Finiscono in ospedale due guardie giurate, un finanziere e un agente di frontiera.

È accaduto ieri mattina all’interno dell’aeroporto del Salento di Brindisi, davanti alla postazione d’imbarco.

Un uomo di 26 anni, originario del Burkina Faso, si è presentato al check pronto per l’imbarco su uno dei velivoli in partenza, peccato che tra le mani avesse un biglietto ferroviario.

Quando gli operatori gli hanno fatto notare che il titolo di viaggio non era quello previsto per imbarcarsi l’uomo ha cominciato a innervosirsi.

Le guardie giurate così lo hanno invitato ad allontanarsi e ad uscire dall’aeroporto.

In un primo momento il 26enne ha girato “i tacchi” e se ne è andato ma poco dopo ha tentato nuovamente di raggiungere il primo piano dello scalo brindisino da dove si ha accesso alle partenze. Immediatamente le forze dell’ordine presenti in aeroporto hanno cercato di fermarlo.

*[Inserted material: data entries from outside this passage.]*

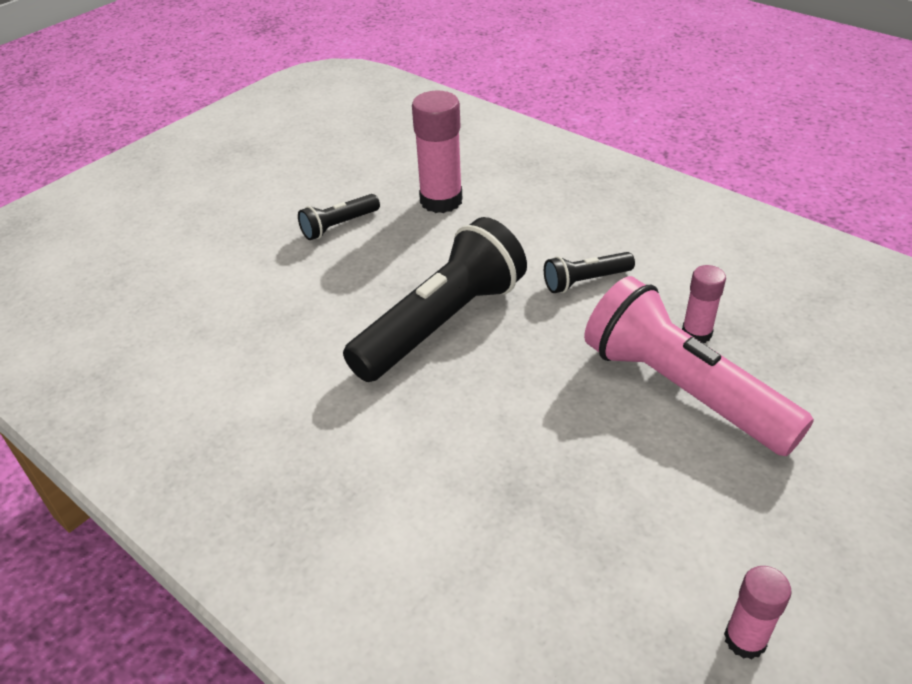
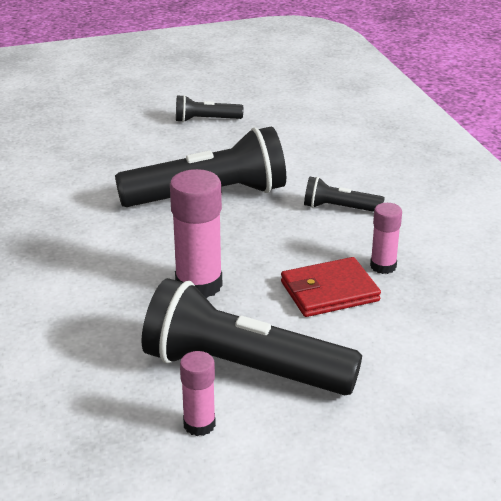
camera: 30 degrees right, 10 degrees down
(441, 201) = (294, 128): pink glue stick -> pink glue stick (199, 285)
(682, 389) = (329, 291): pink flashlight -> red wallet
(707, 536) = (243, 369): none -> black flashlight

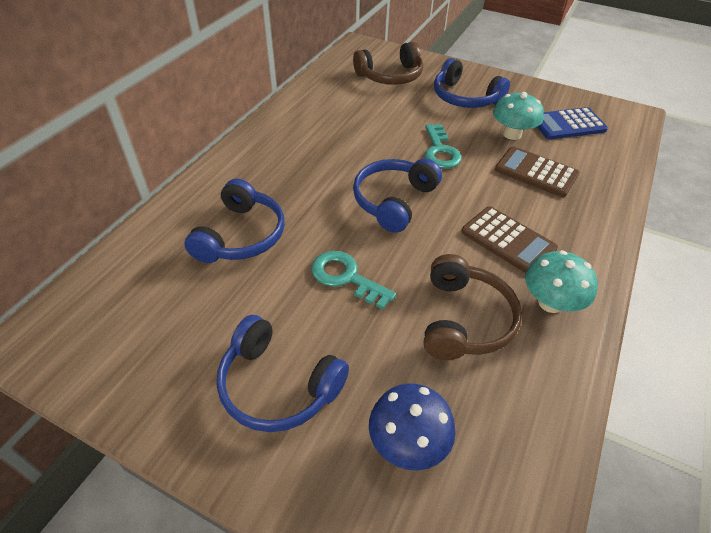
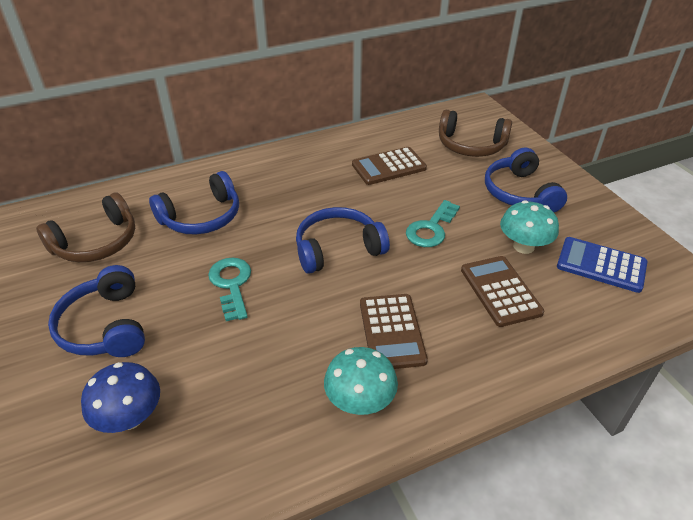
camera: 40 degrees right, 5 degrees down
(350, 118) = (389, 167): none -> brown calculator
(464, 319) = (274, 367): brown headphones -> brown headphones (96, 242)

Erano, ancora, nel vano scala, quando è scoppiato il putiferio.

L’uomo si è scagliato contro gli agenti. Come una furia, con calci e pugni, ha tentato di divincolarsi per guadagnare la fuga. In pochi minuti è scoppiato il panico in aeroporto.

I viaggiatori presenti si sono spaventati, il 26enne ha dato in escandescenza urlando e scagliandosi contro gli agenti.

C’è voluto non poco per bloccare l’uomo che è stato ammanettato e portato in questura.